Fiat money is currency issued by a government and designated as legal tender, but not backed by a physical commodity like gold or silver. Instead, its value comes from government backing and public trust in the issuing authority. The term "fiat" comes from Latin meaning "let it be done," referring to government decree.
Most currencies today are fiat currencies, including the US dollar, euro, British pound, and Japanese yen. Unlike commodity money, fiat money has no intrinsic value. Its purchasing power is maintained through government regulation and monetary policy controlled by central banks.
The stability of fiat currencies makes them practical for everyday transactions, international trade, and financial planning. Central banks can adjust money supply to manage economic conditions, helping control inflation and support economic growth.
The history of fiat money
Fiat money became the global standard in the 20th century, but paper currency has existed for over a thousand years.
China issued the first paper money between the 10th and 13th centuries during the Song, Tang, Yuan, and Ming dynasties. This was initially created to address shortages of metal coins. By the Yuan dynasty under Kublai Khan, paper currency had become the main form of money.
In Europe, the Bank of Amsterdam introduced early forms of fiat currency in 1683, while Sweden issued the first regular paper money in the West through the Bank of Stockholm in 1661.
Throughout the 19th and early 20th centuries, most currencies were backed by gold. Paper money could be exchanged for specific amounts of the precious metal. This changed in the United States with the Emergency Banking Act of 1933, which stopped citizens from exchanging currency for gold.
The modern fiat system was established in 1971 when President Nixon ended the convertibility of the US dollar into gold, officially ending the gold standard.
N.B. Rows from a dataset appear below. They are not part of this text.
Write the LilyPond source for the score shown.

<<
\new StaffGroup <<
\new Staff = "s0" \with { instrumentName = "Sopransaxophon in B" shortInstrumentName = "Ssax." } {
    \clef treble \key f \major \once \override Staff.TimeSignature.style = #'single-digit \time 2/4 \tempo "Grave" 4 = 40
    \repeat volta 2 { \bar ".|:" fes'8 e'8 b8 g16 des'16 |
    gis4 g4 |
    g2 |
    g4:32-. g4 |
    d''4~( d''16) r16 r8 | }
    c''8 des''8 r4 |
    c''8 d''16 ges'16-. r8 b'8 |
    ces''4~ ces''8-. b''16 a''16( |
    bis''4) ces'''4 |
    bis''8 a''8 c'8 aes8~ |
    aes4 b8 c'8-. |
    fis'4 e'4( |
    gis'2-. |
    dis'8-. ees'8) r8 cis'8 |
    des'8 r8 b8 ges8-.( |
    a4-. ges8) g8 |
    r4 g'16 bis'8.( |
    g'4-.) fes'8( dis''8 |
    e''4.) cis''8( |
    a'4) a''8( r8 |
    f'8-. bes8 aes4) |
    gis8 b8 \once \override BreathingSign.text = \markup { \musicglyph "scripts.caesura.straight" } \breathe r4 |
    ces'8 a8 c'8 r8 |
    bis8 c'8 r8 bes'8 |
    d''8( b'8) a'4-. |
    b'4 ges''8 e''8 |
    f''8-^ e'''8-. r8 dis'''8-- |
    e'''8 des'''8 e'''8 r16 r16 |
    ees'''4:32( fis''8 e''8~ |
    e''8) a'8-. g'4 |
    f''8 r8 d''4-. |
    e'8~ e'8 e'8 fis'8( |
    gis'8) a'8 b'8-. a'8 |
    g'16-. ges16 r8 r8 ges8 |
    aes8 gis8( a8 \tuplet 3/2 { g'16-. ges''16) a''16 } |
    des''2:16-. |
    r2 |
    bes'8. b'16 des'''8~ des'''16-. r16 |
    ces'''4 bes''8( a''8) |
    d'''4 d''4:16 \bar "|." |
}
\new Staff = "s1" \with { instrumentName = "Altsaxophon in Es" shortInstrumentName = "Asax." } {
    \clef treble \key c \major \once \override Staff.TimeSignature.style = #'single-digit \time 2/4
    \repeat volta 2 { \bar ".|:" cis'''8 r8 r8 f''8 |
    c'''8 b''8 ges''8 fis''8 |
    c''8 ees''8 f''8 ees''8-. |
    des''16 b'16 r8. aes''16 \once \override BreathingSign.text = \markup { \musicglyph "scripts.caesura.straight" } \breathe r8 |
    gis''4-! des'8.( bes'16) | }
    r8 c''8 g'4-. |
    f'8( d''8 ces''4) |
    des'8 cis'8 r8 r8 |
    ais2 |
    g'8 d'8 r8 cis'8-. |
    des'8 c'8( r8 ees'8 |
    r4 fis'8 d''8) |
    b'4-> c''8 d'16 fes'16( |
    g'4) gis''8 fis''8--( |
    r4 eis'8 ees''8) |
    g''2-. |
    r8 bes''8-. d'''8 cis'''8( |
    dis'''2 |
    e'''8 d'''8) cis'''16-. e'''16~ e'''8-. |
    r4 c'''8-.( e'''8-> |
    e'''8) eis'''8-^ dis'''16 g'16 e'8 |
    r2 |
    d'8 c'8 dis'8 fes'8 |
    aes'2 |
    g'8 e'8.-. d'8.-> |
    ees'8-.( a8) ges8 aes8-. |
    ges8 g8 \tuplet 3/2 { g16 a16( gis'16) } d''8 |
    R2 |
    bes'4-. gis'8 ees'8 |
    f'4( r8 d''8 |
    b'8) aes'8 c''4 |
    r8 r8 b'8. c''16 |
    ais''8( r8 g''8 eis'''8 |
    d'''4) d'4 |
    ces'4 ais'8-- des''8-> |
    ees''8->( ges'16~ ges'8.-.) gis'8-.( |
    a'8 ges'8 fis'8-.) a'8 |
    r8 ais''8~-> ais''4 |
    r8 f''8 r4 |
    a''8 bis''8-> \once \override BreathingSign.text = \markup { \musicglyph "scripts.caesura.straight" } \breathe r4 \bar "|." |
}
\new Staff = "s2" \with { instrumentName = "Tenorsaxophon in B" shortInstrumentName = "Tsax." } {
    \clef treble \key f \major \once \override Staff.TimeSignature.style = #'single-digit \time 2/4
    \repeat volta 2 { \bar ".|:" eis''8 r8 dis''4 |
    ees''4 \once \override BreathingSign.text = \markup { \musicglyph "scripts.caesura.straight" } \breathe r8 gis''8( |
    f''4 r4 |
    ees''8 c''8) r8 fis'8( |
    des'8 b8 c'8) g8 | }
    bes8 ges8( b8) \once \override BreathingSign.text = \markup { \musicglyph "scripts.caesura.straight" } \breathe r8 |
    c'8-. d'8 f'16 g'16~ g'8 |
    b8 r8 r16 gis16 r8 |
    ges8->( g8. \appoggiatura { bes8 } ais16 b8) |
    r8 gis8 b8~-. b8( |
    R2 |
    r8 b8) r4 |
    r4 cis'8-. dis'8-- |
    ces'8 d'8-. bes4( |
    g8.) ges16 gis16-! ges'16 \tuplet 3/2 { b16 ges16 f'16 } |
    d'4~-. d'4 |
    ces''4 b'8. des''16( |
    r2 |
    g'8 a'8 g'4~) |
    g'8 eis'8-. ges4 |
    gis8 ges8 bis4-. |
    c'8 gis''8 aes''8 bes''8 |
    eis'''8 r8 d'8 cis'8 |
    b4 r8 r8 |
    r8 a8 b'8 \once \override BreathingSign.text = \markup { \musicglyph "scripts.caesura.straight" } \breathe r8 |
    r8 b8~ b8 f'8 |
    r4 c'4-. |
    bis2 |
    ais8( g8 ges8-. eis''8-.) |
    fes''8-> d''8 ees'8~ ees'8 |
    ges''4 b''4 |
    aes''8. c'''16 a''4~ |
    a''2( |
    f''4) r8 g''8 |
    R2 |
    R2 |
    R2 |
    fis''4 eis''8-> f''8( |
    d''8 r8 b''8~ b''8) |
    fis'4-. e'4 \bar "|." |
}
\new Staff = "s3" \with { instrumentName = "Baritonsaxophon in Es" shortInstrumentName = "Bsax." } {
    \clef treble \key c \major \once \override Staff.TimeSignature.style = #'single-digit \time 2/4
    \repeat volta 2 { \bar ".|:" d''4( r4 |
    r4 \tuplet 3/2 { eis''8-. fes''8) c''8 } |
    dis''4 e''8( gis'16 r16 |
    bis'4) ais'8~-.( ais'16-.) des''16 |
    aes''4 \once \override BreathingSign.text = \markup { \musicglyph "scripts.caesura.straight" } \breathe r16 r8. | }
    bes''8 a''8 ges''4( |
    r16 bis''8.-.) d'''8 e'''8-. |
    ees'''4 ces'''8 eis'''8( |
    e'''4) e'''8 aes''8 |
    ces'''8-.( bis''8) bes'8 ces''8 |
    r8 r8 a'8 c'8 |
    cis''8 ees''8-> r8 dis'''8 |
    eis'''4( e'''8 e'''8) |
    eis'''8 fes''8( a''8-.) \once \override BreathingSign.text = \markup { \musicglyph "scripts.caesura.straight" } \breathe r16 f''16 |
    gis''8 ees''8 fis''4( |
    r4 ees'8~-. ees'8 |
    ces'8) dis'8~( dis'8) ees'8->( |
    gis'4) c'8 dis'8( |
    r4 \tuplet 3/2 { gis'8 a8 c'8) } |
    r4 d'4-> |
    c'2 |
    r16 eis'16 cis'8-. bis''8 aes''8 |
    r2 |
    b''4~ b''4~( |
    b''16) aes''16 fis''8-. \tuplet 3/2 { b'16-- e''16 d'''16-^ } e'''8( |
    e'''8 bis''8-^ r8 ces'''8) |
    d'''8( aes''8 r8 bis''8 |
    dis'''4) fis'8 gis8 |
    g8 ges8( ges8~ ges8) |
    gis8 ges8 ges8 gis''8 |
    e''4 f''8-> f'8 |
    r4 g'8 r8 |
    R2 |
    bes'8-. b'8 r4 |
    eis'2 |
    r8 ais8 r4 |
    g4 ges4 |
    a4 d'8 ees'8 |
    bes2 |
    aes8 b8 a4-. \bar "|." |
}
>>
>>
By 1976, the Bretton Woods system was formally dissolved, and fiat currencies became the global standard.
How does fiat money compare to commodity money and cryptocurrency?
Fiat money differs from both historical commodity-backed currencies and modern cryptocurrencies in how value is created and maintained.
Fiat vs. commodity money:
Commodity money (like gold or silver coins) has inherent value from the material itself. A gold coin is valuable because gold is valuable. Fiat money has no intrinsic value. A dollar bill is only valuable because the government says it is and people trust that declaration.
Commodity money has a naturally limited supply based on how much of the commodity exists. Fiat money supply is controlled by central banks and can be adjusted based on economic needs. This flexibility allows governments to respond to recessions and inflation, but also creates risk of overprinting and currency devaluation.
Fiat vs. cryptocurrency:
Fiat is government-issued and considered legal tender for all transactions. Cryptocurrency is decentralized with no governing body controlling its value. For most cryptocurrencies, there is a set supply limit (like Bitcoin's 21 million coins), while fiat can theoretically be printed in unlimited quantities.
Fiat is represented by both physical bills and coins and digital representations in bank accounts. Cryptocurrency exists only digitally on blockchain networks. Fiat currencies are generally stable in value, making them practical for everyday purchases and business operations. Cryptocurrencies tend to be highly volatile.
Stablecoins represent a hybrid approach, using cryptocurrency infrastructure while maintaining 1:1 backing with fiat currencies like the US dollar to provide stability.